● Records supplied:
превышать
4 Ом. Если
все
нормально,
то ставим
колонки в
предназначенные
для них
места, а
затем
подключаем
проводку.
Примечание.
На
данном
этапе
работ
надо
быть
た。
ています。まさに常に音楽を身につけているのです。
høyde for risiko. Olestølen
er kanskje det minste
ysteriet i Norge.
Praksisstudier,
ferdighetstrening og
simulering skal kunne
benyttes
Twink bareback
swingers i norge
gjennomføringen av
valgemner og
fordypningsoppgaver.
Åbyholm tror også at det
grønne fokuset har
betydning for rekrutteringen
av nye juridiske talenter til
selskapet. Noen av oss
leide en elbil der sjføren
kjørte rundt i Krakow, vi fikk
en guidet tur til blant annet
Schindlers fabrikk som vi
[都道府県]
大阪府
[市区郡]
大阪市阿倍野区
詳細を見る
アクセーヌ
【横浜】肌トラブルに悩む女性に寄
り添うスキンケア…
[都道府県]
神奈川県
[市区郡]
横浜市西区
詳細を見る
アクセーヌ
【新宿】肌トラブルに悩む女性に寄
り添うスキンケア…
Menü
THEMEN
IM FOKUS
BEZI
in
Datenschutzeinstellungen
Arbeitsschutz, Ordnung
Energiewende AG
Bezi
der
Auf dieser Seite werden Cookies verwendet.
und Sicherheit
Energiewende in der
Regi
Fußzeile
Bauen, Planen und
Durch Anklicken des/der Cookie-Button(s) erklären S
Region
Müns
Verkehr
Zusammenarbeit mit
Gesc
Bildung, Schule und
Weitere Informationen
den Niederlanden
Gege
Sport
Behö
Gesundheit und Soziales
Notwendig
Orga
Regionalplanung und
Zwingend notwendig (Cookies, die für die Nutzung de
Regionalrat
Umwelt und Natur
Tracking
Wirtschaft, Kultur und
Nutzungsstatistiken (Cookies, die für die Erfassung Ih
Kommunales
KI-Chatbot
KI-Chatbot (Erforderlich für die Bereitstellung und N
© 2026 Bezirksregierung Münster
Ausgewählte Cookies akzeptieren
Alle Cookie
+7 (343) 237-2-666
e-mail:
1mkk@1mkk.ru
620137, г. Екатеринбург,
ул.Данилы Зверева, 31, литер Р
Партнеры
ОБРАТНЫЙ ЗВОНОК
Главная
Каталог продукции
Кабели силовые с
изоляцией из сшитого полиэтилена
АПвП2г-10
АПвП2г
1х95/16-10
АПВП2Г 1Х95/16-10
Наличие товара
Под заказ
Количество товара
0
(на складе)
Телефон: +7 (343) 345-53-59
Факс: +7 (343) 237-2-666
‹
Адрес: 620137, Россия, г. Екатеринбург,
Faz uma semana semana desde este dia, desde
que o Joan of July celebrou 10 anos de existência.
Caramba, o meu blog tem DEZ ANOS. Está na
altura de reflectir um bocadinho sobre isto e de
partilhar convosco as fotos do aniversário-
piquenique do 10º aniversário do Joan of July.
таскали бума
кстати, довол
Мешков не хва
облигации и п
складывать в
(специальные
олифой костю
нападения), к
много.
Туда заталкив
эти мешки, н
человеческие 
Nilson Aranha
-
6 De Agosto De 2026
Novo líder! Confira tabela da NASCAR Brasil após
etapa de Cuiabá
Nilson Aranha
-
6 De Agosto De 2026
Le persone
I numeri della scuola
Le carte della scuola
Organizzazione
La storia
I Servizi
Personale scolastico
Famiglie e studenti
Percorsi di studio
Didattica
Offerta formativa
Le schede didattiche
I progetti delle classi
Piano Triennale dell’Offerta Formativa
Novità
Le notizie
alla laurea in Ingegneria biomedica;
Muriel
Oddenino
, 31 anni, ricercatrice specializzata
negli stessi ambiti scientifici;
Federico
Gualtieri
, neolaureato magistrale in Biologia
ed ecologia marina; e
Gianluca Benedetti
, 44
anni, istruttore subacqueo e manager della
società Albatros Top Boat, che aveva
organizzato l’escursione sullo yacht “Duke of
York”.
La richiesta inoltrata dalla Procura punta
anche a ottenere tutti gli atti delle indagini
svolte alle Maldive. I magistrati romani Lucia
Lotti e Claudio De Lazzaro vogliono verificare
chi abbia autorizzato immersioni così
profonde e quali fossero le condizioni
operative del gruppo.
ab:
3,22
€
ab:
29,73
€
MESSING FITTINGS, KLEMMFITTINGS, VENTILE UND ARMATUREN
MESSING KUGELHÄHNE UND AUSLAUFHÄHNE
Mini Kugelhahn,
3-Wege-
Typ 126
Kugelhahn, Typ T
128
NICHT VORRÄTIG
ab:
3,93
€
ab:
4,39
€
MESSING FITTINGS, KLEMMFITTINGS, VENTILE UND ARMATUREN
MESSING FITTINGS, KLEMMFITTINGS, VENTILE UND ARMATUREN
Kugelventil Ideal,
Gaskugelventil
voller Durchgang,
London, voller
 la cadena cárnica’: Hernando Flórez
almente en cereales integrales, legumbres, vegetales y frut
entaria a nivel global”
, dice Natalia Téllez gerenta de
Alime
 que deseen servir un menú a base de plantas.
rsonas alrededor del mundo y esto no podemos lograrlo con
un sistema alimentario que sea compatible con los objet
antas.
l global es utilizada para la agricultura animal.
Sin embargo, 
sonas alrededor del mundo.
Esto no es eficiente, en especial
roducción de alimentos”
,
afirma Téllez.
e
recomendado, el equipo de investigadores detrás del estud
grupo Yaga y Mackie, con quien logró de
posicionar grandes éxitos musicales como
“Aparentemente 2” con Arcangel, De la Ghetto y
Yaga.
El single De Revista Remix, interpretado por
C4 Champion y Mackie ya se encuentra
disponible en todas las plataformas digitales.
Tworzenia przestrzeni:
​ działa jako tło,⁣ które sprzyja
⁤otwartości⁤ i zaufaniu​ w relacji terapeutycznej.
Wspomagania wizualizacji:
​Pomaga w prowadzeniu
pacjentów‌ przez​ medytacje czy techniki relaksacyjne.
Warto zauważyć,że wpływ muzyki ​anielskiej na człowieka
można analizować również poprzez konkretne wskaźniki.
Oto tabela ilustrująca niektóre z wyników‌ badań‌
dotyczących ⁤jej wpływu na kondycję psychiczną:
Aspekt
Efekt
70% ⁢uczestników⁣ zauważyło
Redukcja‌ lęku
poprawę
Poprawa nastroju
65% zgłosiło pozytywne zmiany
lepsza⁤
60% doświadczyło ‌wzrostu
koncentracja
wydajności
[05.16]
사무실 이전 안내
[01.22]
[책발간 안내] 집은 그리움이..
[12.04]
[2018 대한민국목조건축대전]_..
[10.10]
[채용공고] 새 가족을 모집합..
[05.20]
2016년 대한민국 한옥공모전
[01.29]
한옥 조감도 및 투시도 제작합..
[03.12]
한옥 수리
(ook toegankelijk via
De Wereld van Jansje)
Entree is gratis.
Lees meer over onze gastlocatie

● Problem to solve: The lines that contain the word "Cookies" are wanted; copy each of them from the records.

● Your solution:
Auf dieser Seite werden Cookies verwendet.
Zwingend notwendig (Cookies, die für die Nutzung de
Nutzungsstatistiken (Cookies, die für die Erfassung Ih
Ausgewählte Cookies akzeptieren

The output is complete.